Task details: Copy out the listing below exactly, please, and skip any pictures.

*****

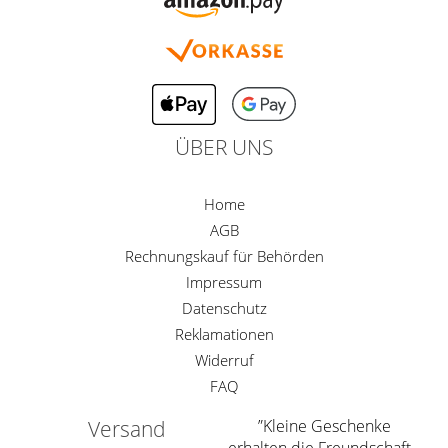
ÜBER UNS
Home
AGB
Rechnungskauf für Behörden
Impressum
Datenschutz
Reklamationen
Widerruf
FAQ
Versand
”Kleine Geschenke
erhalten die Freundschaft.„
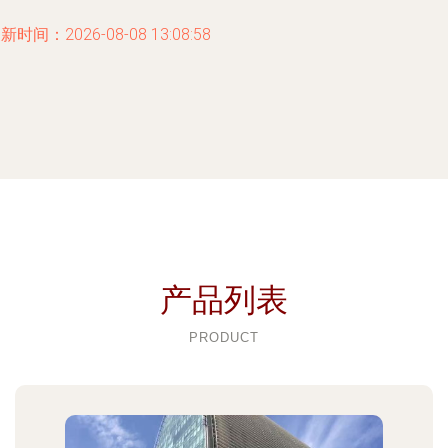
新时间：2026-08-08 13:08:58
产品列表
PRODUCT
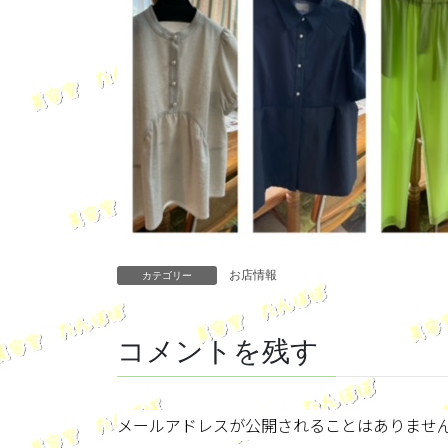
お店情報
カテゴリー
コメントを残す
メールアドレスが公開されることはありませ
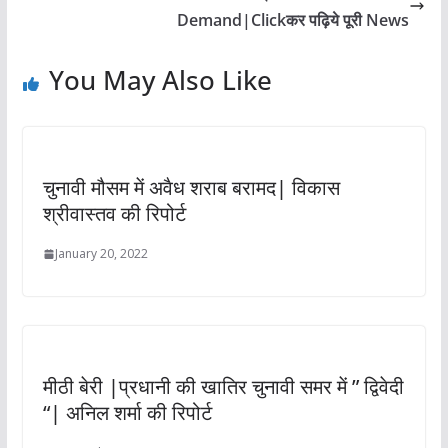
Demand|Clickकर पढ़िये पूरी News
You May Also Like
चुनावी मौसम में अवैध शराब बरामद| विकास
श्रीवास्तव की रिपोर्ट
January 20, 2022
मीठी बेरी |प्रधानी की खातिर चुनावी समर में ” द्विवेदी
“| अनिल शर्मा की रिपोर्ट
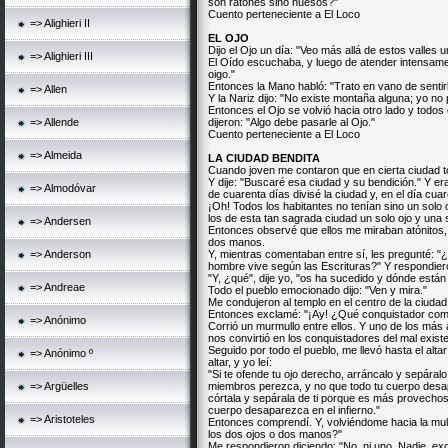
son ratones sino huesos?"
Cuento perteneciente a El Loco
=> Alighieri II
EL OJO
Dijo el Ojo un día: "Veo más allá de estos valle
=> Alighieri III
El Oído escuchaba, y luego de atender intensame
oigo."
Entonces la Mano habló: "Trato en vano de sentir
=> Allen
Y la Nariz dijo: "No existe montaña alguna; yo no 
Entonces el Ojo se volvió hacia otro lado y todos
=> Allende
dijeron: "Algo debe pasarle al Ojo."
Cuento perteneciente a El Loco
=> Almeida
LA CIUDAD BENDITA
Cuando joven me contaron que en cierta ciudad to
Y dije: "Buscaré esa ciudad y su bendición." Y era
=> Almodóvar
de cuarenta días divisé la ciudad y, en el día cuar
¡Oh! Todos los habitantes no tenían sino un solo
los de esta tan sagrada ciudad un solo ojo y una
=> Andersen
Entonces observé que ellos me miraban atónitos, 
dos manos.
=> Anderson
Y, mientras comentaban entre sí, les pregunté: 
hombre vive según las Escrituras?" Y respondieron
"Y, ¿qué", dije yo, "os ha sucedido y dónde est
=> Andreae
Todo el pueblo emocionado dijo: "Ven y mira."
Me condujeron al templo en el centro de la ciudad
Entonces exclamé: "¡Ay! ¿Qué conquistador come
=> Anónimo
Corrió un murmullo entre ellos. Y uno de los más 
nos convirtió en los conquistadores del mal exist
Seguido por todo el pueblo, me llevó hasta el alt
=> Anónimo º
altar, y yo leí:
"Si te ofende tu ojo derecho, arráncalo y sepáral
=> Argüelles
miembros perezca, y no que todo tu cuerpo desapa
córtala y sepárala de ti porque es más provechos
cuerpo desaparezca en el infierno."
=> Aristoteles
Entonces comprendí. Y, volviéndome hacia la mult
los dos ojos o dos manos?"
Me respondieron diciendo: "No, ni uno. Nadie, ex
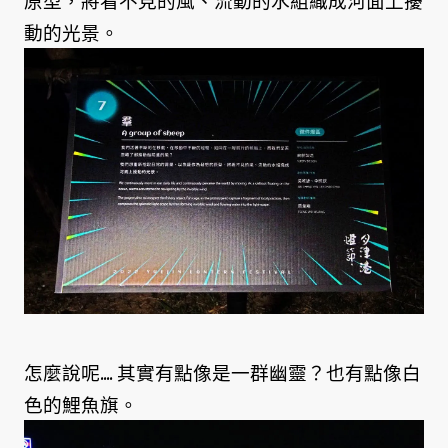
動的光景。
怎麼說呢.... 其實有點像是一群幽靈？也有點像白
色的鯉魚旗。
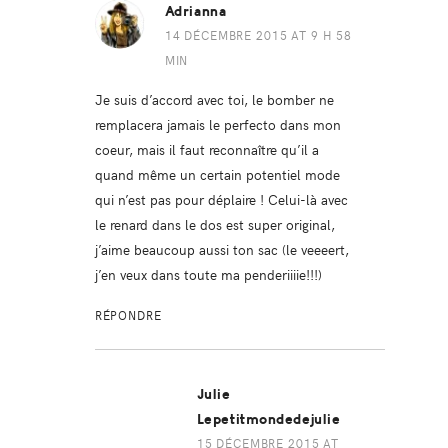
Adrianna
14 DÉCEMBRE 2015 AT 9 H 58
MIN
Je suis d’accord avec toi, le bomber ne
remplacera jamais le perfecto dans mon
coeur, mais il faut reconnaître qu’il a
quand même un certain potentiel mode
qui n’est pas pour déplaire ! Celui-là avec
le renard dans le dos est super original,
j’aime beaucoup aussi ton sac (le veeeert,
j’en veux dans toute ma penderiiiie!!!)
RÉPONDRE
Julie
Lepetitmondedejulie
15 DÉCEMBRE 2015 AT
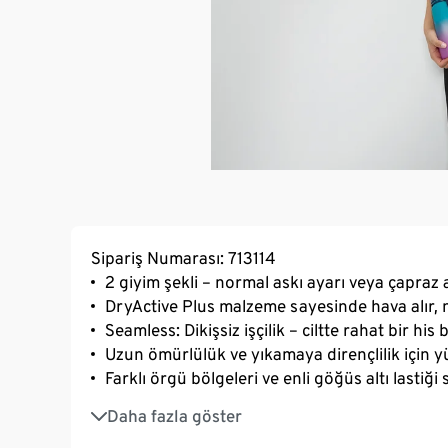
Sipariş Numarası: 713114
2 giyim şekli – normal askı ayarı veya çapraz 
DryActive Plus malzeme sayesinde hava alır, 
Seamless: Dikişsiz işçilik – ciltte rahat bir his 
Uzun ömürlülük ve yıkamaya dirençlilik için yü
Farklı örgü bölgeleri ve enli göğüs altı last
Çıkarılabilir dolgular
Daha fazla göster
Ayarlanabilir askılar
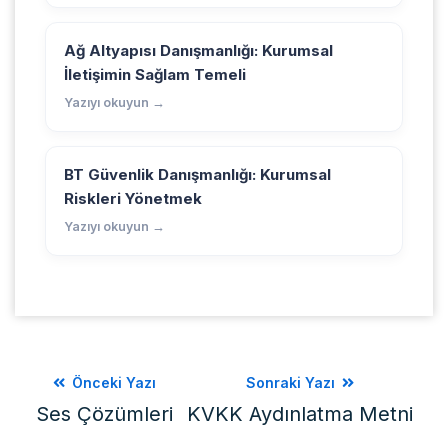
Ağ Altyapısı Danışmanlığı: Kurumsal
İletişimin Sağlam Temeli
Yazıyı okuyun →
BT Güvenlik Danışmanlığı: Kurumsal
Riskleri Yönetmek
Yazıyı okuyun →
Önceki Yazı
Sonraki Yazı
Ses Çözümleri
KVKK Aydınlatma Metni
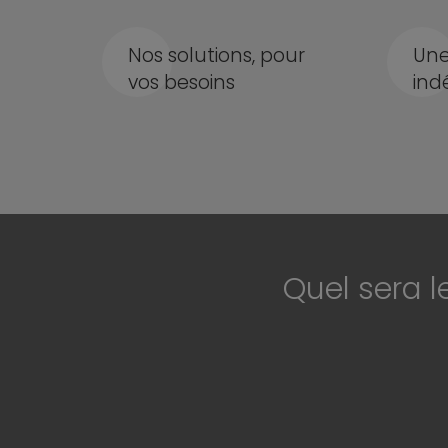
Nos solutions, pour
Une
vos besoins
ind
Quel sera l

*****

Task response:
ÜBER UNS
Home
AGB
Rechnungskauf für Behörden
Impressum
Datenschutz
Reklamationen
Widerruf
FAQ
Versand
”Kleine Geschenke
erhalten die Freundschaft.„
新时间：2026-08-08 13:08:58
产品列表
PRODUCT
お店情報
カテゴリー
コメントを残す
メールアドレスが公開されることはありませ
Demand|Clickकर पढ़िये पूरी News
You May Also Like
चुनावी मौसम में अवैध शराब बरामद| विकास
श्रीवास्तव की रिपोर्ट
January 20, 2022
मीठी बेरी |प्रधानी की खातिर चुनावी समर में ” द्विवेदी
“| अनिल शर्मा की रिपोर्ट
son ratones sino huesos?"
Cuento perteneciente a El Loco
=> Alighieri II
EL OJO
Dijo el Ojo un día: "Veo más allá de estos valle
=> Alighieri III
El Oído escuchaba, y luego de atender intensame
oigo."
Entonces la Mano habló: "Trato en vano de sentir
=> Allen
Y la Nariz dijo: "No existe montaña alguna; yo no 
Entonces el Ojo se volvió hacia otro lado y todos
=> Allende
dijeron: "Algo debe pasarle al Ojo."
Cuento perteneciente a El Loco
=> Almeida
LA CIUDAD BENDITA
Cuando joven me contaron que en cierta ciudad to
Y dije: "Buscaré esa ciudad y su bendición." Y era
=> Almodóvar
de cuarenta días divisé la ciudad y, en el día cuar
¡Oh! Todos los habitantes no tenían sino un solo
los de esta tan sagrada ciudad un solo ojo y una
=> Andersen
Entonces observé que ellos me miraban atónitos, 
dos manos.
=> Anderson
Y, mientras comentaban entre sí, les pregunté: 
hombre vive según las Escrituras?" Y respondieron
"Y, ¿qué", dije yo, "os ha sucedido y dónde est
=> Andreae
Todo el pueblo emocionado dijo: "Ven y mira."
Me condujeron al templo en el centro de la ciudad
Entonces exclamé: "¡Ay! ¿Qué conquistador come
=> Anónimo
Corrió un murmullo entre ellos. Y uno de los más 
nos convirtió en los conquistadores del mal exist
Seguido por todo el pueblo, me llevó hasta el alt
=> Anónimo º
altar, y yo leí:
"Si te ofende tu ojo derecho, arráncalo y sepáral
=> Argüelles
miembros perezca, y no que todo tu cuerpo desapa
córtala y sepárala de ti porque es más provechos
cuerpo desaparezca en el infierno."
=> Aristoteles
Entonces comprendí. Y, volviéndome hacia la mult
los dos ojos o dos manos?"
Me respondieron diciendo: "No, ni uno. Nadie, ex
動的光景。
怎麼說呢.... 其實有點像是一群幽靈？也有點像白
色的鯉魚旗。
Adrianna
14 DÉCEMBRE 2015 AT 9 H 58
MIN
Je suis d’accord avec toi, le bomber ne
remplacera jamais le perfecto dans mon
coeur, mais il faut reconnaître qu’il a
quand même un certain potentiel mode
qui n’est pas pour déplaire ! Celui-là avec
le renard dans le dos est super original,
j’aime beaucoup aussi ton sac (le veeeert,
j’en veux dans toute ma penderiiiie!!!)
RÉPONDRE
Julie
Lepetitmondedejulie
15 DÉCEMBRE 2015 AT
Sipariş Numarası: 713114
2 giyim şekli – normal askı ayarı veya çapraz 
DryActive Plus malzeme sayesinde hava alır, 
Seamless: Dikişsiz işçilik – ciltte rahat bir his 
Uzun ömürlülük ve yıkamaya dirençlilik için yü
Farklı örgü bölgeleri ve enli göğüs altı last
Çıkarılabilir dolgular
Daha fazla göster
Ayarlanabilir askılar
Ağ Altyapısı Danışmanlığı: Kurumsal
İletişimin Sağlam Temeli
Yazıyı okuyun →
BT Güvenlik Danışmanlığı: Kurumsal
Riskleri Yönetmek
Yazıyı okuyun →
Önceki Yazı
Sonraki Yazı
Ses Çözümleri
KVKK Aydınlatma Metni
Nos solutions, pour
Une
vos besoins
ind
Quel sera l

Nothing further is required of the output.